The records -

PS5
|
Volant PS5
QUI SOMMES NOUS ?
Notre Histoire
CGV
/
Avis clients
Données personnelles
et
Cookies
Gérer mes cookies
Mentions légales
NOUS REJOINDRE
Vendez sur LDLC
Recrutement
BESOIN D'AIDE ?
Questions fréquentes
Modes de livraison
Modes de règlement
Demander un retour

What the task asks -
All that the answer may hold is the lines from the one with "QUI SOMMES NOUS ?" through the end of the data, set down exactly as they appear.

Output of the task -
QUI SOMMES NOUS ?
Notre Histoire
CGV
/
Avis clients
Données personnelles
et
Cookies
Gérer mes cookies
Mentions légales
NOUS REJOINDRE
Vendez sur LDLC
Recrutement
BESOIN D'AIDE ?
Questions fréquentes
Modes de livraison
Modes de règlement
Demander un retour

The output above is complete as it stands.